Além disso, diferentemente de Luca de Meo, Tavares já se posicionou contra o conceito de uma “Airbus dos automóveis”. Ele aponta riscos nesse tipo de solução, como uma padronização excessiva de marcas, modelos e desenho, além da possibilidade de queda no nível de inovação por conta de uma concorrência menor.

Ainda assim, existem outros atores interessados nesse caminho, incluindo alguns governos - como o francês, que possui participação tanto no Grupo Renault quanto na Stellantis.

Embora fusões tenham sido, historicamente, determinantes para a sobrevivência de vários fabricantes, elas também são movimentos complexos e caros, sem contar a dificuldade de administrar muitas marcas ao mesmo tempo: somando Stellantis, Grupo Renault e Grupo BMW, seriam 21 marcas no total.

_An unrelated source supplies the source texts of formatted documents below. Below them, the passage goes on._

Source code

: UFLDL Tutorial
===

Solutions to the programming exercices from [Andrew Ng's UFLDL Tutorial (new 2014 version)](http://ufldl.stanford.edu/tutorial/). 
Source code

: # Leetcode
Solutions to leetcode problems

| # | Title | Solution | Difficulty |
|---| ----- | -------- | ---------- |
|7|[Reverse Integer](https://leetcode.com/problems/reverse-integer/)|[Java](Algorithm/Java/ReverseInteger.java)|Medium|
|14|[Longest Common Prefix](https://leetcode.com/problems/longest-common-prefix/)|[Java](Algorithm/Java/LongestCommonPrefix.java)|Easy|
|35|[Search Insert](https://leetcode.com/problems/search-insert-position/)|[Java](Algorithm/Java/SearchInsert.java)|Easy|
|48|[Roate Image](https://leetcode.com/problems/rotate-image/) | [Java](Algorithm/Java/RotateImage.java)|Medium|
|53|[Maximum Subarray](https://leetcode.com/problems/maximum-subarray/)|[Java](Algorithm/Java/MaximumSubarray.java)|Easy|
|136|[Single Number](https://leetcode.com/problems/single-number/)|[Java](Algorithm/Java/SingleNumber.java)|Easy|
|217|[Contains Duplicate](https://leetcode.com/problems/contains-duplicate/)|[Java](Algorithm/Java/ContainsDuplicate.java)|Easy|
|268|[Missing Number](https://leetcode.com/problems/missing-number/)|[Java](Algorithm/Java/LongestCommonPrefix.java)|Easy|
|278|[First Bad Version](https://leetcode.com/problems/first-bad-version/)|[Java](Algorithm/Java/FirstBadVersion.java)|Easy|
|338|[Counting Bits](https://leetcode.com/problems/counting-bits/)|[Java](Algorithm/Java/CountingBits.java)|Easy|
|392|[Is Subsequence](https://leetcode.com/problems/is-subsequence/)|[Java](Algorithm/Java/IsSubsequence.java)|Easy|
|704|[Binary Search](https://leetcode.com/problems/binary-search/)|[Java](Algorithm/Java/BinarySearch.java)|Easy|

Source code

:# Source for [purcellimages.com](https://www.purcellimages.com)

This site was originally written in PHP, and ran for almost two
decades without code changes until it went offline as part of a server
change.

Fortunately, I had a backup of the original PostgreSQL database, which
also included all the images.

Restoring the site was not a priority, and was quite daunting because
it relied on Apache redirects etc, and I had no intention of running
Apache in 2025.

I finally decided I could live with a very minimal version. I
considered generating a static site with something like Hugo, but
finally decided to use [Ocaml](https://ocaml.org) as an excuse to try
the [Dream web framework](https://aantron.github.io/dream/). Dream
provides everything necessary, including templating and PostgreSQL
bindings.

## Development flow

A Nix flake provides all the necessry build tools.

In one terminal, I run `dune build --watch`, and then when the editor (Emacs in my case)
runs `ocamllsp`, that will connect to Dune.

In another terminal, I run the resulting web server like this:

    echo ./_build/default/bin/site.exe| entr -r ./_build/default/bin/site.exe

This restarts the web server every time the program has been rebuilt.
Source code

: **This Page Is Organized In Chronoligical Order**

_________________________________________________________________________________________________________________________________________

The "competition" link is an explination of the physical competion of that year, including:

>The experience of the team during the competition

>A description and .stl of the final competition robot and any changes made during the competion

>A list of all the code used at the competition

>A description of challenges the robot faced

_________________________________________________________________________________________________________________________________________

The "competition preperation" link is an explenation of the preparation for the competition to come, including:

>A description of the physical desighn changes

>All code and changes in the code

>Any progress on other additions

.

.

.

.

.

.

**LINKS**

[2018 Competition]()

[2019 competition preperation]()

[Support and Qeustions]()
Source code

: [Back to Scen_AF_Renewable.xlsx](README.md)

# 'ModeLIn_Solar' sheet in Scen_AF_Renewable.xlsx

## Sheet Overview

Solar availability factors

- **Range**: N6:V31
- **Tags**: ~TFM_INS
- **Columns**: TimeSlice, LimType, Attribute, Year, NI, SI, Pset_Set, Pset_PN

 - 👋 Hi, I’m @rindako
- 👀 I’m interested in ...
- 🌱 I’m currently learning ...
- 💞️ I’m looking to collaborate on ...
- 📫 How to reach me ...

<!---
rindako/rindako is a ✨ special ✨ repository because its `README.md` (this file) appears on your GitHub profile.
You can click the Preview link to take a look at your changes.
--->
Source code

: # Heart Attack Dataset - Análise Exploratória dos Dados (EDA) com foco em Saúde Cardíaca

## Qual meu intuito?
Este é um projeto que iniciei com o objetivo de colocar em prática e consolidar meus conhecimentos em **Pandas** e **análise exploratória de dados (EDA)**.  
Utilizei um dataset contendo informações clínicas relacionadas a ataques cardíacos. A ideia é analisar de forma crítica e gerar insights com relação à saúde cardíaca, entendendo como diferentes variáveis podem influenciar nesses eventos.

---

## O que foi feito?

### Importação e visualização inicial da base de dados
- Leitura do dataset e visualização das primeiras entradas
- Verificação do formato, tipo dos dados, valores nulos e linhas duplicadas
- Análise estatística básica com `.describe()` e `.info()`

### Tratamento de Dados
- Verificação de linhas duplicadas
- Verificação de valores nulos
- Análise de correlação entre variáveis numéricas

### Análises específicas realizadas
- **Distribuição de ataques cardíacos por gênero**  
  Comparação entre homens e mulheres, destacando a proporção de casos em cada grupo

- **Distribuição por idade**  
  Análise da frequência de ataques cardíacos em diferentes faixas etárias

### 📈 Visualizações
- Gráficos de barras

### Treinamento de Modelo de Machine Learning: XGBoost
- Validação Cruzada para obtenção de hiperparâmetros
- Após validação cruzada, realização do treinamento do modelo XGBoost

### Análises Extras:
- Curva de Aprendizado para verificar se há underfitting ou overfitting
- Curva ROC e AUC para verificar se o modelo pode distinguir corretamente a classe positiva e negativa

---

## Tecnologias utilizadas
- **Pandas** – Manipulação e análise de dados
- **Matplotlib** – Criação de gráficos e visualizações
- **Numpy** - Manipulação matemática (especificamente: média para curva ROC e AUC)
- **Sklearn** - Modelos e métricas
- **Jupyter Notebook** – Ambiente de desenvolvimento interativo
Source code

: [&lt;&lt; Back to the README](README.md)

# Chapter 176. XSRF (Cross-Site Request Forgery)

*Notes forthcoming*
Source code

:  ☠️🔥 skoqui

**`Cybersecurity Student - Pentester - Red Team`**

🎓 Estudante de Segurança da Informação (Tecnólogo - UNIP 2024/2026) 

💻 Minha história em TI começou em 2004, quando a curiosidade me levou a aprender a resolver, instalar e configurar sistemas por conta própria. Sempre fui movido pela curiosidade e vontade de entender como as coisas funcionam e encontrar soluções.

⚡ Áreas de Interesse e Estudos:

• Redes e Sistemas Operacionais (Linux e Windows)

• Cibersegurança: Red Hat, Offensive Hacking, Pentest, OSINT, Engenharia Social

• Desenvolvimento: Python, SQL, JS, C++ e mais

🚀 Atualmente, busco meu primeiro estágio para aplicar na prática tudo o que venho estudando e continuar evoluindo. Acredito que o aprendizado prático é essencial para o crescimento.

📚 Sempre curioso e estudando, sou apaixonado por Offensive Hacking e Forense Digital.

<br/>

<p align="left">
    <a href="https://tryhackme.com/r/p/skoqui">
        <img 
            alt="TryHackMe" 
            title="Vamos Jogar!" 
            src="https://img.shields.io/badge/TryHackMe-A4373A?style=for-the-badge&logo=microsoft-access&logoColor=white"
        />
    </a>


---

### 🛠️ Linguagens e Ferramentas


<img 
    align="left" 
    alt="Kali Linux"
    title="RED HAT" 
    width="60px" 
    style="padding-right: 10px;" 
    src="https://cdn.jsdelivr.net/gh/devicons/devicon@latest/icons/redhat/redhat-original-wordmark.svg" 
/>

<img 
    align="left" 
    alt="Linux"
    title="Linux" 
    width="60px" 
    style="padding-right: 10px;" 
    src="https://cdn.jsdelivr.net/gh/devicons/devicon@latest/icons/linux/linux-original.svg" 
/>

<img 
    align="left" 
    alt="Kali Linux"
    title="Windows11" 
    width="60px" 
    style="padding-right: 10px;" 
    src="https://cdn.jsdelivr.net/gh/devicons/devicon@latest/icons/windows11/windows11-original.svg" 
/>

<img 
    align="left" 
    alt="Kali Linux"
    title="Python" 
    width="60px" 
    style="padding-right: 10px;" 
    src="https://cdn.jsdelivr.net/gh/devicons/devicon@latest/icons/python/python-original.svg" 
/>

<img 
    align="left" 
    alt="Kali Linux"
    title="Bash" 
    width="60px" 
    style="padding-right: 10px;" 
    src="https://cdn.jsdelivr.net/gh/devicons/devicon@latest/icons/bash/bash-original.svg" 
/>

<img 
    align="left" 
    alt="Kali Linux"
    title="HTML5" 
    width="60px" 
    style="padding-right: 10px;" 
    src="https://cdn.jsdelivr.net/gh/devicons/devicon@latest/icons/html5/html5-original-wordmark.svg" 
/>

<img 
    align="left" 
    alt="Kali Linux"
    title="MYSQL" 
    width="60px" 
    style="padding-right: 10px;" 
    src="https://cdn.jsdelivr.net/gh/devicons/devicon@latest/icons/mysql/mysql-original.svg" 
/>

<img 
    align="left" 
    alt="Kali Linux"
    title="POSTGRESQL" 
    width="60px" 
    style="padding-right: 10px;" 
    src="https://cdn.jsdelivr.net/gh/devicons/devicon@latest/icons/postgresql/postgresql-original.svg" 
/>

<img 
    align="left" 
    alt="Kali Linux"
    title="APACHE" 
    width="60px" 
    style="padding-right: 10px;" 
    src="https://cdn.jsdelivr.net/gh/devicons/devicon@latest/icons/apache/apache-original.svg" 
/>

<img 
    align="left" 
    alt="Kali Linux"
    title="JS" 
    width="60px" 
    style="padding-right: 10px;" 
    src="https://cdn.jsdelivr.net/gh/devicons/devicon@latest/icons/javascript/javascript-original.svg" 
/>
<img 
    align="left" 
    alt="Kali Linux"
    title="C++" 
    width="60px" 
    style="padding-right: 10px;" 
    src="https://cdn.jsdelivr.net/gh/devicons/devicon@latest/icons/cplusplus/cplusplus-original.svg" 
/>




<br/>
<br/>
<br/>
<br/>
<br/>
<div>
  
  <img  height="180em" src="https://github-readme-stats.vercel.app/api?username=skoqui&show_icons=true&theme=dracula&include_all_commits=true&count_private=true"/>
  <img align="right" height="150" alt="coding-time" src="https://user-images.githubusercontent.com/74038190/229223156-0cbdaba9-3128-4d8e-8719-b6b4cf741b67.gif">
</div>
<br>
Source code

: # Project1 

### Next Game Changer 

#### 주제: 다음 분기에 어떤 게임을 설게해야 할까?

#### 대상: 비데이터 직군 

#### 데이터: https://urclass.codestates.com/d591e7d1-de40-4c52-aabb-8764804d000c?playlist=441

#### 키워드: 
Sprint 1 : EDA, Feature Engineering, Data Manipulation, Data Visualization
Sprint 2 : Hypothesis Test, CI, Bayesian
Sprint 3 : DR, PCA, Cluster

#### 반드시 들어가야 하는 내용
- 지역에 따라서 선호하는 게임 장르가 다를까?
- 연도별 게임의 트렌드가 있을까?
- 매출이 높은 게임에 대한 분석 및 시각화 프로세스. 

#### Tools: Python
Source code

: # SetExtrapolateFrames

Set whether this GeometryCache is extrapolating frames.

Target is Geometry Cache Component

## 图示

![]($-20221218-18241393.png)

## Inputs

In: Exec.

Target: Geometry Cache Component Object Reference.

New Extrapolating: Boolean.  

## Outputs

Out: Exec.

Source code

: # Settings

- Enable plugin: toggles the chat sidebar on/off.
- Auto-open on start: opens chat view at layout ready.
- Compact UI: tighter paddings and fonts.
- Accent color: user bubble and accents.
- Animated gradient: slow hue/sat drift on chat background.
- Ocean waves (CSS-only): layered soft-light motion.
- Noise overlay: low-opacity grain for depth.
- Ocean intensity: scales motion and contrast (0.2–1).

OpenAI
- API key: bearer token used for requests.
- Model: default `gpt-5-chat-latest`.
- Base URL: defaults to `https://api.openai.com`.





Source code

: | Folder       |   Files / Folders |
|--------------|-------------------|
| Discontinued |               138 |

É difícil imaginar que todas resistiriam a uma fusão dessa escala. Por enquanto, porém, o tema segue no campo da especulação. As próximas semanas tendem a trazer novidades, mas esse cenário de fusão vai na direção oposta ao que tem predominado mais recentemente.

Parcerias e joint ventures como alternativa

Nos últimos tempos, a estratégia preferida desses grupos industriais tem sido somar forças em projetos específicos - como a BMW fez com a Toyota (tecnologia de célula a combustível, por exemplo) - ou formar joint ventures, como as criadas pela Stellantis com a Leapmotor, ou pelo Grupo Renault com a Geely (Horse).